Cito una logopedista, Paola Magaldi, per la spiegazione più dettagliata: «Se la porzione posteriore della laringe occupa il tratto compreso tra la 4ª e la 6ª vertebra cervicale e si sposta passivamente con i movimenti della colonna cervicale, è semplice comprendere la correlazione tra alterazione del tratto cervicale e produzione vocale. Parliamo di disfonie muscolo-scheletriche, se è presente alterazione della voce.

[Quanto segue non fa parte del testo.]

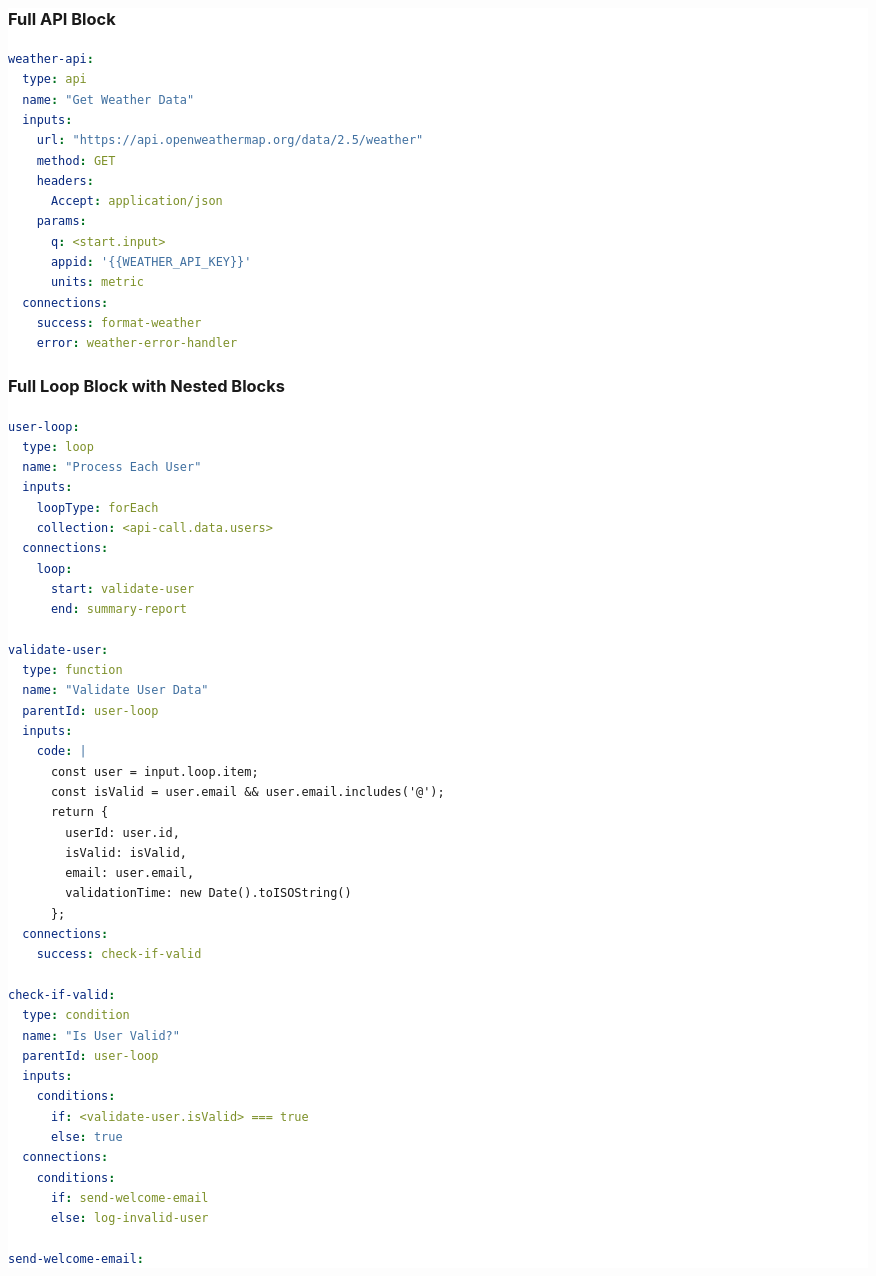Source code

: ### Full API Block
```yaml
weather-api:
  type: api
  name: "Get Weather Data"
  inputs:
    url: "https://api.openweathermap.org/data/2.5/weather"
    method: GET
    headers:
      Accept: application/json
    params:
      q: <start.input>
      appid: '{{WEATHER_API_KEY}}'
      units: metric
  connections:
    success: format-weather
    error: weather-error-handler
```

### Full Loop Block with Nested Blocks
```yaml
user-loop:
  type: loop
  name: "Process Each User"
  inputs:
    loopType: forEach
    collection: <api-call.data.users>
  connections:
    loop:
      start: validate-user
      end: summary-report

validate-user:
  type: function
  name: "Validate User Data"
  parentId: user-loop
  inputs:
    code: |
      const user = input.loop.item;
      const isValid = user.email && user.email.includes('@');
      return {
        userId: user.id,
        isValid: isValid,
        email: user.email,
        validationTime: new Date().toISOString()
      };
  connections:
    success: check-if-valid

check-if-valid:
  type: condition
  name: "Is User Valid?"
  parentId: user-loop
  inputs:
    conditions:
      if: <validate-user.isValid> === true
      else: true
  connections:
    conditions:
      if: send-welcome-email
      else: log-invalid-user

send-welcome-email:
```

Un'alterazione del tratto cervicale influirà sempre negativamente sulla produzione vocale, così come é vero il contrario, una produzione vocale alterata (per abuso o uso improprio) produrrà delle ripercussioni sul tratto cervicale e in entrambi i casi il diaframma sarà coinvolto per mezzo della connessione che si ha attraverso il sistema sospensore».
Il blocco diaframmatico ha molteplici cause: 1) tensione emotiva; 2) disturbi gastrici; 3) fisiologica progressiva perdita di elasticità delle fibre muscolari che tendono ad accorciarsi; 4) impropria gestione respiratoria nel canto o nella voce professionale o nella voce della conversazione quotidiana.
Abbiamo parlato di accorciamento delle fibre muscolari. L'effetto immediato è che diaframma resterà in un costante atteggiamento di inspirazione o "blocco inspiratorio"
Puoi renderti conto che il diaframma è in un costante stato tensivo se avverti: l'aumento dei sintomi legati al reflusso gastro-esofageo, difficoltà respiratorie, riduzione del flusso e della quantità dell'aria espirata (frasi parlate più corte, frasi cantate più corte, riduzione del volume e quindi delle dinamiche di intensità nel canto, inadeguata pressione sottoglottica).
Come intervenire?
se siamo in presente di una patologia, che va oltre il fastidio, si interpella il medico specialista, che somministrerà le cure farmacologiche e/o interverrà in altro modo opportuno. In altro caso ci si reca da un logopedista che interviene direttamente con una terapia dall'esterno. La persona che soffre si definisce paziente. La sua partecipazione è passiva.
Nel caso di "Libera la voce" come quando si affronta in altre discipline affini, olistiche, quali il breathwork, l'innerberathing o il rebirthing, e persino il counselling, ci si rivolge ad un terapeuta olistico che ci guida a guarirci noi stessi, senza medicine, ma solo con esercizio e con il confronto terapeuta-cliente/allievo. La persona che manifesta disagio è parte attiva della terapia. Diviene consapevole di se stesso.
Non si ottengono risultati subito, ma si ottengono risultati veri, duraturi, si diventa più forti. Dopo si ruggisce!!!